Upgrading the playbook

Unreleased version

Making roles independent part 2 (future release)

  • The goal is to ensure that all roles are completely independent
  • The common role will be deprecated and removed

v3.0.0

Making roles independent part 1

  • Playbook-managed variables now use the acs_play_ prefix for consistency.
  • Inventory group variables have been moved to playbook group variables, improving usability while slightly altering variable precedence.
  • Version-specific variables (defined in vars/acsXX.yml) now have a uniform precedence level, regardless of the version.
  • Roles now define sensible default values for their arguments, allowing the installation of a component in its latest version when no arguments are provided.
  • Role arguments and variables are now prefixed with the role name to prevent namespace conflicts.

Python and Ansible version requirements

The ansible-core version has been upgraded to 2.16, and the Python version we test against to 3.11.

  • Control node must have a Python version between 3.10 and 3.12.
  • Managed nodes must have a default Python version between 3.6 and 3.12.

You can find updated information for the compatibility at endoflife.

To upgrade an existing pipenv virtualenv, you need to remove it first to force the recreation with the updated Python runtime:

pipenv --rm

For more information check the updated deployment guide.

Handling of supported_os var

The supported_os variable is being moved into version-specific variable files within the vars/ directory. From this point forward, the supported_os variable will more accurately reflect the supported OS matrix. However, we reserve the right to specify newer distribution versions when testing compatibility or evaluating support for minor releases.

v2.6.0

Search Enterprise is the new default search engine

The example inventories have been updated to default to Search Enterprise / ElasticSearch (search_enterprise and elasticsearch groups) as the preferred search engine from Enterprise since ACS 23.1.1.

Search Services are still supported as before by assigning hosts to the search group.

v2.4.0

Passing Alfresco global properties

In previous version we provided an empty alfresco-global.properties file to conveniently pass static configuration for ACS repository. We’re deprecating this. Instead we now accept a list of file(s) that can be passed to the repository role as a role argument. Within the role the default value of the argument (raw_properties) is empty, but the playbook sets a values for it using repository group vars. This ensure backward compatibility for now, but be aware that we will remove this from next major version.

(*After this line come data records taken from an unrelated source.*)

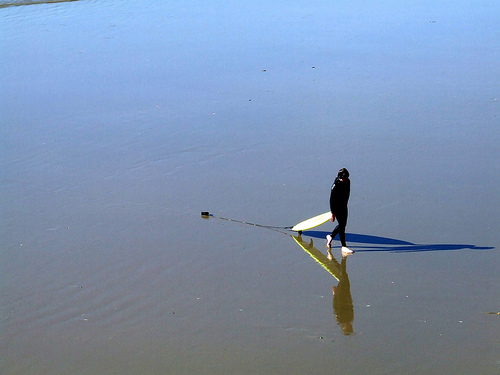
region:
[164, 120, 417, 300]
a person walking in a watered area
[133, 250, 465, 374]
sand is underneath the water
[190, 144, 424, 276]
this person has a surfboad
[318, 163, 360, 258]
the person is wearing a wet suit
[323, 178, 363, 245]
the wet suit is black in color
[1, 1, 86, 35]
a small portion of land is visible in the distance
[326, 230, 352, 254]
the person s barefoot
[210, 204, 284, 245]
a rope trails behind the surfboard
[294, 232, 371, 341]
the persons reflection off of the water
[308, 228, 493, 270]
the person and the surfboards shadow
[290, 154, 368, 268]
surfer dragging surf board in sand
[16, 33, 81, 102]
wet brown sand on beach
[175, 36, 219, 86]
wet brown sand on beach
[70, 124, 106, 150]
wet brown sand on beach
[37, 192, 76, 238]
wet brown sand on beach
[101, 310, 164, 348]
wet brown sand on beach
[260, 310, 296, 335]
wet brown sand on beach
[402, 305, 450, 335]
wet brown sand on beach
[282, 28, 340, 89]
wet brown sand on beach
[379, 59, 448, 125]
wet brown sand on beach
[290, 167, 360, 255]
Person carrying surfboard.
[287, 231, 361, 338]
Reflection on the water.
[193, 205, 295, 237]
black cable attached to surfboard.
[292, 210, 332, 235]
Yellow surfboard on the water.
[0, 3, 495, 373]
Water covering the ground.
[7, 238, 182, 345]
Ripples in the sand under the water.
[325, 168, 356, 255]
Black clothes on the person.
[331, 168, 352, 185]
Dark hair on the person.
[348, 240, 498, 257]
Shadow of the person.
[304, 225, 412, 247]
Shadow from the surfboard.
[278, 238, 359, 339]
reflections in the still water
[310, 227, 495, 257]
shadows cast by the sun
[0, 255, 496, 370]
sand shows through the shallow water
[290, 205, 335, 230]
a white surf board being dragged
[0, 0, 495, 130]
water gets bluer as it gets deeper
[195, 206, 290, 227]
leg strap trailing behind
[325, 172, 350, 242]
a black wet suit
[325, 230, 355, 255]
bare feet on the beach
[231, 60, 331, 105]
bits of floating debris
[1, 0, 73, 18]
edge on the water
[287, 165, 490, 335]
A man, a shadow and a reflection.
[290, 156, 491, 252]
A man holding a surfboard.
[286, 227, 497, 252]
Shadow of the man and board on the sand.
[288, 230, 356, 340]
Reflection of the man and the board on the sand.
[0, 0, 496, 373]
Wet beach sand.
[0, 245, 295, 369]
Water tracks on the sand.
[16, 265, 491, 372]
Small seashells scattered on the sand.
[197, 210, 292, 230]
A rope on the ground behind the surfboard.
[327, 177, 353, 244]
The man is wearing a black wetsuit.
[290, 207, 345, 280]
Surfboard has a white top and a yellow bottom.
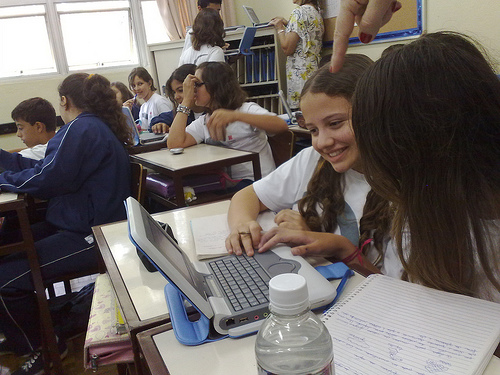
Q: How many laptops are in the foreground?
A: One.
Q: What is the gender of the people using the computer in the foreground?
A: Female.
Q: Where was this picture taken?
A: A school.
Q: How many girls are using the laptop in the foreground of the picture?
A: Two.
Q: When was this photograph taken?
A: Daytime.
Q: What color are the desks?
A: White.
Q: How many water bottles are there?
A: One.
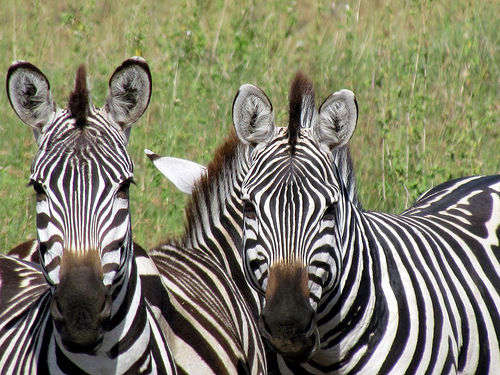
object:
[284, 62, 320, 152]
mane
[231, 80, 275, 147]
ear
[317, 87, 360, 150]
ear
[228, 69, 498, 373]
zebra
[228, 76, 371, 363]
head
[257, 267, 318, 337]
nose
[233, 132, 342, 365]
face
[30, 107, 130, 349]
face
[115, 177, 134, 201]
eye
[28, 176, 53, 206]
eye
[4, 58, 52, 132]
ear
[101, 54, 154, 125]
ear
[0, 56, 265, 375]
zebra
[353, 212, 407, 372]
stripe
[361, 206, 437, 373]
stripe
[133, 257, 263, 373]
stripe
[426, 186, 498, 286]
stripe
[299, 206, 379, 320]
stripe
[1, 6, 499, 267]
grass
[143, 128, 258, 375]
zebras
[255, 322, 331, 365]
mouth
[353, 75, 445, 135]
field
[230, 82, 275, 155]
ear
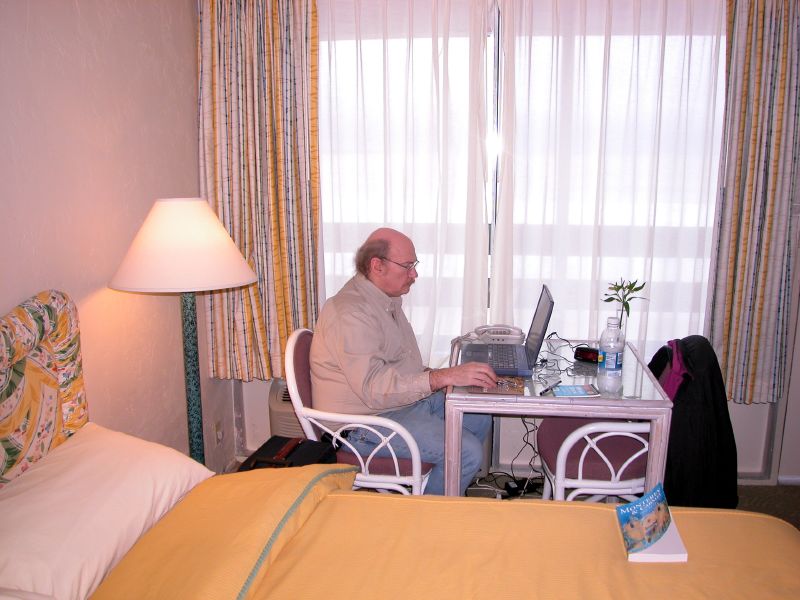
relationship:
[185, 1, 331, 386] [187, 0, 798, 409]
curtain panel on window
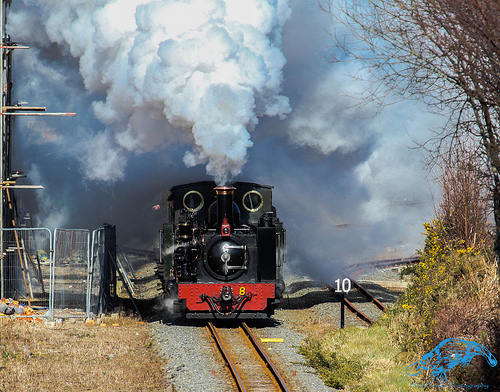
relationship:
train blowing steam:
[152, 179, 292, 326] [9, 5, 487, 272]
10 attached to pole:
[335, 276, 351, 294] [329, 272, 356, 327]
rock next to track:
[182, 338, 188, 343] [196, 322, 298, 389]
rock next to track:
[172, 361, 182, 372] [196, 322, 298, 389]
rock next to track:
[303, 376, 310, 382] [196, 322, 298, 389]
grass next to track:
[0, 299, 168, 390] [203, 321, 291, 390]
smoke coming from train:
[11, 0, 289, 178] [166, 172, 285, 319]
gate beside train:
[2, 219, 122, 321] [152, 179, 292, 326]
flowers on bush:
[379, 210, 498, 356] [392, 210, 497, 370]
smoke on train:
[11, 0, 289, 178] [148, 169, 300, 327]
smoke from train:
[11, 0, 289, 178] [134, 169, 301, 322]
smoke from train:
[11, 0, 289, 178] [152, 179, 292, 326]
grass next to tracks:
[0, 299, 168, 390] [206, 317, 292, 389]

The newer approach is just to use the global_properties in the repository group var as much as possible, and if you really need to include a snippet of properties from a file, reference this file in the properties_snippets in the same repository group vars (which will be passed automatically by the playbook to the raw_properties role argument).

v2.1.0

Secrets management

Playbook has been enhanced to ease the adoption of Ansible Vault or third-party lookup plugins to securely store secrets.

To be able to run the playbook with the new version, all the secrets needs to be moved inside the vars/secrets.yml with a set of known keys:

repo_db_password: ""
sync_db_password: ""
reposearch_shared_secret: ""
activemq_password: ""

If you are managing a test environment and don’t want to bother manually configuring passwords, you can proceed as usual just by setting the autogen_unsecure_secrets variable to true in playbooks/group_vars/all.yml. In this way secrets will be auto-generated but will be saved on your file-system in plain text as in the previous versions of the playbook.

If you are managing a production environment and you want to reuse them same credentials, fill the vars/secrets.yml accordingly and remove them from group_vars/all.yml or anywhere you are providing them.

To enable secrets file encryption you can run the secrets-init.yml playbook, that is also generating any missing secret automatically. The encryption is using a password supplied manually before each run.

ansible-playbook --ask-vault-pass -e vault_init=encrypted_file playbooks/secrets-init.yml

From now on every standard ansible-playbook invocation should use the --ask-vault-pass flag otherwise secrets decryption will fail.

To discover how to avoid having to provide manually a passphrase, use third-party plugins and/or to learn all the new capabilities for secrets management of the playbook please read the Deployment guide.